I cannot say enough amazing things about this movie and there are probably people out there who have been able to better articulate their thoughts, but here I am four days removed from the film and all I can think about is how excited I am to see it again. The opening scene's buzzing back and forth dialogue, to Justin Timberlake's excellently delivered "A million dollar's isn't cool. You know what's cool..A Billion dollars" and everything else is stunning. The movie not only features all of this technical jargon, that sounds pretty good actually, but it has these epic lines like "Every creation myth needs a devil." Aaron Sorkin is the star of this movie, but his performance in writing it enhancing everything else we see and hear. No one knows controlling like Sorkin and here is has crafted this perfectly complex character with Mark Zuckerberg and Eisenberg plays each of those complex layers in a way that you can, at times, feel for Zuckerberg. All he wanted was this girl and in the end his inability to connect to people in a real way was his downfall. He created this perfect tool for faking real connection, while allowing us to stay completely detached and perhaps that is the only thing Zuckerberg really knows.

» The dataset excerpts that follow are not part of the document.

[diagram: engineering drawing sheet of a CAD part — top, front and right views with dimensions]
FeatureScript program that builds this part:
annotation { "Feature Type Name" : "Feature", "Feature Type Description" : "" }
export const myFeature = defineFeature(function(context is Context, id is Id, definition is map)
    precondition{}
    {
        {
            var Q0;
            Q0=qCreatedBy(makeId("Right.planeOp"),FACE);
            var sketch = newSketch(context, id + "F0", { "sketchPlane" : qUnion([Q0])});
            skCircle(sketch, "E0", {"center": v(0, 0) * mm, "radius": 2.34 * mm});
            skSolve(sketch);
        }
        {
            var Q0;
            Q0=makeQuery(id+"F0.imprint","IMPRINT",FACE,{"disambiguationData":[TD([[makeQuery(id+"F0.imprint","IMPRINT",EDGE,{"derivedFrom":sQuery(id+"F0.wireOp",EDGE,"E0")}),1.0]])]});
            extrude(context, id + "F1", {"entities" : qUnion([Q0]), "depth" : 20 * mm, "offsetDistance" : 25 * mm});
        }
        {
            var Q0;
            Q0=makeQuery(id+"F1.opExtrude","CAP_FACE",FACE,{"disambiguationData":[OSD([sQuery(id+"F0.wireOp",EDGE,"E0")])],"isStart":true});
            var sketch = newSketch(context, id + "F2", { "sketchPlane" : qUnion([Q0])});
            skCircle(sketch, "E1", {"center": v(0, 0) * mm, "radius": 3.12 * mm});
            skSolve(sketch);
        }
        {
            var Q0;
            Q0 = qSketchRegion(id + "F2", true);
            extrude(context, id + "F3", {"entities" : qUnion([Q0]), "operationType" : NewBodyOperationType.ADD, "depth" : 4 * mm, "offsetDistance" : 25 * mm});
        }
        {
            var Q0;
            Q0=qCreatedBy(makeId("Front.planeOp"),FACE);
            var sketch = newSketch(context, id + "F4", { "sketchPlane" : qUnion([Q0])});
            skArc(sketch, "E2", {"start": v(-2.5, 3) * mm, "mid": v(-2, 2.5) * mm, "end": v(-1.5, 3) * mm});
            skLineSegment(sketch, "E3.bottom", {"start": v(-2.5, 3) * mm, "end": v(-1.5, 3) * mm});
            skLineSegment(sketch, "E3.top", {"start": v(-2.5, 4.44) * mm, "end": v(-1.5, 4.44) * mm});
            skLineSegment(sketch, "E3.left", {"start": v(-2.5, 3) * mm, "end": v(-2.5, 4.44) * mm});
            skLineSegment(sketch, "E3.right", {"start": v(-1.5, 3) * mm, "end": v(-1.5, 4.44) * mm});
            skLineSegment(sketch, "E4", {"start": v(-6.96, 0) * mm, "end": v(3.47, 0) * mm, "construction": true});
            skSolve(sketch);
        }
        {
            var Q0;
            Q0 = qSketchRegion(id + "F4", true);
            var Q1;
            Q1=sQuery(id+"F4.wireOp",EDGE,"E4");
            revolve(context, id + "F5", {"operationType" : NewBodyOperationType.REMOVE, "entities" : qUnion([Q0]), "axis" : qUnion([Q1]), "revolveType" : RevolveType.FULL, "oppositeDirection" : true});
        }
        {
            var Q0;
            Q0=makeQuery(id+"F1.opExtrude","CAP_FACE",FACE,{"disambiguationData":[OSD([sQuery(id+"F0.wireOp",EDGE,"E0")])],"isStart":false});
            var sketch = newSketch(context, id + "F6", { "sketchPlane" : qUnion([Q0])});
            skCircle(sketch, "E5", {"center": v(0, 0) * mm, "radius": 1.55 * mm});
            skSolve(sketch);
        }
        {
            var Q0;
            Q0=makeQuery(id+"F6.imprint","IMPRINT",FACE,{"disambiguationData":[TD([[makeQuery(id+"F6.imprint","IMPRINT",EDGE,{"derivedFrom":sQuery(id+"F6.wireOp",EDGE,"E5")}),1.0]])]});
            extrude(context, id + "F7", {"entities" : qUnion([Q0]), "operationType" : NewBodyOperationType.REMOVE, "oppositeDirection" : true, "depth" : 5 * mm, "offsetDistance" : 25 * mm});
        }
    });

It is a fast and funny movie as well. Do not get bogged down in the idea of law stuff, or computer geek stuff. The Social Network has everything you need. It comes armed with great jokes, very smartly written jokes at that. It has teenage awkwardness. It hints at sex, it has intrigue to go along with all of the bad ass dialogue. The Social Network will most likely end up as my favorite movie of the year and to be honest, it will probably end up as one of my all time favorite movies if subsequent viewings hold up, like I expect they will. It is a case of master craftsman coming together for one amazing project and hitting it in every beat, scene, word, sound, and frame. There is not a wasted moment to be found in the very tightly paced 2 hour movie and I truly cannot wait until Friday when I can see it again.

Final Grade: A+

P.S. If "You don't get to 500 million friends without making a few enemies" is not the best tagline for a movie, show me what is?

2 comments:

Taylor said...

Yay! I'm so glad it's amazing. I can't wait to see it on Friday! And I'm still totally jealous of you. Since when does Davis get special screenings?

Anonymous said...

I'm excited to see it eventually, possibly with you, but thought you'd enjoy this fun fact. In 2004, before facebook was "cool" or "popular", I had a facebook. I initially used it in lieu of my "hotornot.com" account which fed my constant need for affirmation that I was indeed a hot young thing.

That's your fun fact for the day!!! And you are a wonderful reviewer, if anything is going to spoil a movie for me, I'm glad it's your writing.